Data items
BEGIN
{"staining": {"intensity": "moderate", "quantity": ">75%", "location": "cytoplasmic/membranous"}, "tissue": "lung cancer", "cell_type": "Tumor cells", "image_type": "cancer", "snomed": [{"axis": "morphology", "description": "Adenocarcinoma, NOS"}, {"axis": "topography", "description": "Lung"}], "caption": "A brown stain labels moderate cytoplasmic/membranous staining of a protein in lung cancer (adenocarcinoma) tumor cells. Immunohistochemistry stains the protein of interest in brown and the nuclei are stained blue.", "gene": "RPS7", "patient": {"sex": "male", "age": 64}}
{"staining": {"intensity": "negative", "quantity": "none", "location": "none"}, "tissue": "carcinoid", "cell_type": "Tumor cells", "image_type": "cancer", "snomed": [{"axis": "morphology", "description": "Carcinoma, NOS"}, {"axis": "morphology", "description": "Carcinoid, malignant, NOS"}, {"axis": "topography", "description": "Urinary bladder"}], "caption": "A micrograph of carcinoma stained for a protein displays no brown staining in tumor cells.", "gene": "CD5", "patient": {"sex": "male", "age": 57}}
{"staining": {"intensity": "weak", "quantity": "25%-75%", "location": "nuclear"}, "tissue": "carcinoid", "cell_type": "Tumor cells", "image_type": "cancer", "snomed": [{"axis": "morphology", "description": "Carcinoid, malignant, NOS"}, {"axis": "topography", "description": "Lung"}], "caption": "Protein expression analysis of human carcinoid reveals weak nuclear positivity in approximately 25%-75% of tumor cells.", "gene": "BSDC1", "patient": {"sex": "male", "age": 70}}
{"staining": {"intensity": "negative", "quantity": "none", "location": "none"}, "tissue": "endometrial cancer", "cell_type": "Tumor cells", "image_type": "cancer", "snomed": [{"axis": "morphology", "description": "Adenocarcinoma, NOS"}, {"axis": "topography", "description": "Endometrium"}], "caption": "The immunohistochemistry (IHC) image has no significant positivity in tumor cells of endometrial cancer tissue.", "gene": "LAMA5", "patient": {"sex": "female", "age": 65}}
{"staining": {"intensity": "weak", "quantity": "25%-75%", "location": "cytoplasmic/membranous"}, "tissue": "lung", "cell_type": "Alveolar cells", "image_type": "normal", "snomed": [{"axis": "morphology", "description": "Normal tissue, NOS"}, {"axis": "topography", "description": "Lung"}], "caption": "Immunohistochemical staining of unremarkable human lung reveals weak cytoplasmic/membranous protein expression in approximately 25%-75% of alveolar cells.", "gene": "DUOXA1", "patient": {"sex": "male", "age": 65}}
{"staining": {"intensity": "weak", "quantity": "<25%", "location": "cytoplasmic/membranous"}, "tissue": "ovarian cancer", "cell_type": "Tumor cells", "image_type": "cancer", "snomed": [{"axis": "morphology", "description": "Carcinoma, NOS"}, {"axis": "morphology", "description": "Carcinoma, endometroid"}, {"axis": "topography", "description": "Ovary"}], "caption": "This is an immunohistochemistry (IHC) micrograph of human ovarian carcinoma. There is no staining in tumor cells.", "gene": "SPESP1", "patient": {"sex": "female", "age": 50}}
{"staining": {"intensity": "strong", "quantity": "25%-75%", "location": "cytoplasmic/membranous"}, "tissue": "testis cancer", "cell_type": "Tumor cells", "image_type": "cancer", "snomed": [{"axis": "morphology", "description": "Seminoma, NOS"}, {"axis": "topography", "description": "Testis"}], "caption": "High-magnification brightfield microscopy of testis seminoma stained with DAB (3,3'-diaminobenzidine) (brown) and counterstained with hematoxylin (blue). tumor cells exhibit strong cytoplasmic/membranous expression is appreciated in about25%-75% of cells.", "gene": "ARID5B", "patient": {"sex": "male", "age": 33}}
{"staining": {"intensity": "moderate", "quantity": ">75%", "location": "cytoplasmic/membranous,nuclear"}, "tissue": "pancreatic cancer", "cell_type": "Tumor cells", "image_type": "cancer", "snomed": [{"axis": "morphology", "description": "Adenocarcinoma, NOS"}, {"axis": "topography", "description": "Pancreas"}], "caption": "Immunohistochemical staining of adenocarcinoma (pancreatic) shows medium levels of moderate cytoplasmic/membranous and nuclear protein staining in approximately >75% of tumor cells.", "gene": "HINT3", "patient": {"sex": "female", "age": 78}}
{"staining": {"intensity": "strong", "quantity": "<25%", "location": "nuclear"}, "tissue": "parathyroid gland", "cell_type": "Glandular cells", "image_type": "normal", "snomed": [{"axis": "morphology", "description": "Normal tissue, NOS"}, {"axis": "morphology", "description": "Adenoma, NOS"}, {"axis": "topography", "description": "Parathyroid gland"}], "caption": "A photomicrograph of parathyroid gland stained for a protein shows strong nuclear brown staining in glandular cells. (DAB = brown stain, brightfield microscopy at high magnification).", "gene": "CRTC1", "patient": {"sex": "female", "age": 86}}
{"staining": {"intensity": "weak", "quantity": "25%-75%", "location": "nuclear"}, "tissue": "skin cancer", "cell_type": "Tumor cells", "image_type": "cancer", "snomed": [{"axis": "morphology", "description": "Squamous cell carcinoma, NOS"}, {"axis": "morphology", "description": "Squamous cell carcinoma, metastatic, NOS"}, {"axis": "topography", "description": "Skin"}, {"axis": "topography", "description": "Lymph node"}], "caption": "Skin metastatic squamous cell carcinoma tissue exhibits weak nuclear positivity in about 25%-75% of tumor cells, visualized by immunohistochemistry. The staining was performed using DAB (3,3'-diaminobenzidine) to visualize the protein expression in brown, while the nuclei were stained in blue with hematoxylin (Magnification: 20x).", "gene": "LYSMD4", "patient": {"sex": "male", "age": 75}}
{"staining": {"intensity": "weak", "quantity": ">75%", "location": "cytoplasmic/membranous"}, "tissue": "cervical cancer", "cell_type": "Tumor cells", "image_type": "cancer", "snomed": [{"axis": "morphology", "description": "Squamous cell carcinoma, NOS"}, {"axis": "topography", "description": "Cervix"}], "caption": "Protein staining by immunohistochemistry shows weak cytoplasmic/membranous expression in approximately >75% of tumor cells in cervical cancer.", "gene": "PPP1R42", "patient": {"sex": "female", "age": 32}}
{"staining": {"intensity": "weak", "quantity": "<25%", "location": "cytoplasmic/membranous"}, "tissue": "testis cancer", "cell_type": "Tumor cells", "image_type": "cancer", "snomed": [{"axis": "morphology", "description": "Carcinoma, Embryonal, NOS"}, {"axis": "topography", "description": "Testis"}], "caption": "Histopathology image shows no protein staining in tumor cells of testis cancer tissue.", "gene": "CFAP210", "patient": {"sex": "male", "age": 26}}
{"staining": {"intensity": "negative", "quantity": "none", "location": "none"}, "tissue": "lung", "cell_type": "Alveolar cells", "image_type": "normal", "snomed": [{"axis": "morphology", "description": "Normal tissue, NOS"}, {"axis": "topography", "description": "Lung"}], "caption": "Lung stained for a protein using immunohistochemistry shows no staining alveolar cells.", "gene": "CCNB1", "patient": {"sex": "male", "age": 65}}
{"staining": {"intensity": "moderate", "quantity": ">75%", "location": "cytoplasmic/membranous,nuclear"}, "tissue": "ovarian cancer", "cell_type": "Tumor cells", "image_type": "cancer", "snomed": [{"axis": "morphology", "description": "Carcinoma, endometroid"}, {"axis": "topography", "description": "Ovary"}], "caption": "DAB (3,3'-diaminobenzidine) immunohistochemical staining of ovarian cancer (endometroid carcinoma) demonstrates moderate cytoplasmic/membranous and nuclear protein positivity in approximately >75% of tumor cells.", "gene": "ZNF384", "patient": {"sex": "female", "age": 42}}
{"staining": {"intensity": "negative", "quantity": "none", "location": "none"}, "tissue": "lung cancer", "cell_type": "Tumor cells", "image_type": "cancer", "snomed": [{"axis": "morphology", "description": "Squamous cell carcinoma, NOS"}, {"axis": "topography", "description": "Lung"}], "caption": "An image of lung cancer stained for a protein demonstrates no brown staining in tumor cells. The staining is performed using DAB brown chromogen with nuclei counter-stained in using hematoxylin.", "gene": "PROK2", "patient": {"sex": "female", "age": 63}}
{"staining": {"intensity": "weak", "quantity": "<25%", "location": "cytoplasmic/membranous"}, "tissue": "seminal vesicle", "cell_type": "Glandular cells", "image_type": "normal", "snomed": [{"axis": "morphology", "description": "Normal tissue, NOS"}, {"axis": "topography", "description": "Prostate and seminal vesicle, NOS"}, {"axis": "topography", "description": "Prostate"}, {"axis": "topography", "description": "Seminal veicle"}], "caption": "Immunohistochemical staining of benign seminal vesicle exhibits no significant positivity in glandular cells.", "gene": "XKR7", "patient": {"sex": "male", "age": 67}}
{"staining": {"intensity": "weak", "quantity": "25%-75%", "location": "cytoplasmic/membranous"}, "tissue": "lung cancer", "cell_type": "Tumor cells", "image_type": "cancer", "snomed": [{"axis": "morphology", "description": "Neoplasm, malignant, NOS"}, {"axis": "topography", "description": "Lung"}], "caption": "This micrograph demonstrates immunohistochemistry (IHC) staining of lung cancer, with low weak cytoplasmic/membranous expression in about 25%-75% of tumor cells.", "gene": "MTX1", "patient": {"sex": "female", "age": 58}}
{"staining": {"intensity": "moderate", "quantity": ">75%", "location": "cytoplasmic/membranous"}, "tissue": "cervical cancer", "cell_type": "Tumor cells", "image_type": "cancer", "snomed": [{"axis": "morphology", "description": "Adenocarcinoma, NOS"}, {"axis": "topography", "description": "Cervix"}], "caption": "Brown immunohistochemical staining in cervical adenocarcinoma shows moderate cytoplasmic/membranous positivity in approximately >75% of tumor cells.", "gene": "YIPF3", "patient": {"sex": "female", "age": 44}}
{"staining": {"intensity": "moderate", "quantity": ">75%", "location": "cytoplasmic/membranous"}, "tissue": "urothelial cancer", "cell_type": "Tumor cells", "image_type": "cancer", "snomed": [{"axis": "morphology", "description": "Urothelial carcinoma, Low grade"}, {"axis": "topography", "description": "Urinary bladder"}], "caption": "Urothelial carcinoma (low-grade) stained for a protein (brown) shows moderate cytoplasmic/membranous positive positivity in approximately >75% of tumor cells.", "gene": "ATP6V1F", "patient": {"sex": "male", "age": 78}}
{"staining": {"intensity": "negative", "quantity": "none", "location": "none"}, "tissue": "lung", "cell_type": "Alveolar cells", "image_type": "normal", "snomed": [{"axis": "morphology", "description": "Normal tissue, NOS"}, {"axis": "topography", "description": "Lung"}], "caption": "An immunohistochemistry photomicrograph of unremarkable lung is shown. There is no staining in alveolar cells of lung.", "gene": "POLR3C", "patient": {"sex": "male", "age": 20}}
END
**Activity:** Print the records above verbatim from their first line to the line containing "expression analysis of", both included, and stop there.

**Task answer:**
{"staining": {"intensity": "moderate", "quantity": ">75%", "location": "cytoplasmic/membranous"}, "tissue": "lung cancer", "cell_type": "Tumor cells", "image_type": "cancer", "snomed": [{"axis": "morphology", "description": "Adenocarcinoma, NOS"}, {"axis": "topography", "description": "Lung"}], "caption": "A brown stain labels moderate cytoplasmic/membranous staining of a protein in lung cancer (adenocarcinoma) tumor cells. Immunohistochemistry stains the protein of interest in brown and the nuclei are stained blue.", "gene": "RPS7", "patient": {"sex": "male", "age": 64}}
{"staining": {"intensity": "negative", "quantity": "none", "location": "none"}, "tissue": "carcinoid", "cell_type": "Tumor cells", "image_type": "cancer", "snomed": [{"axis": "morphology", "description": "Carcinoma, NOS"}, {"axis": "morphology", "description": "Carcinoid, malignant, NOS"}, {"axis": "topography", "description": "Urinary bladder"}], "caption": "A micrograph of carcinoma stained for a protein displays no brown staining in tumor cells.", "gene": "CD5", "patient": {"sex": "male", "age": 57}}
{"staining": {"intensity": "weak", "quantity": "25%-75%", "location": "nuclear"}, "tissue": "carcinoid", "cell_type": "Tumor cells", "image_type": "cancer", "snomed": [{"axis": "morphology", "description": "Carcinoid, malignant, NOS"}, {"axis": "topography", "description": "Lung"}], "caption": "Protein expression analysis of human carcinoid reveals weak nuclear positivity in approximately 25%-75% of tumor cells.", "gene": "BSDC1", "patient": {"sex": "male", "age": 70}}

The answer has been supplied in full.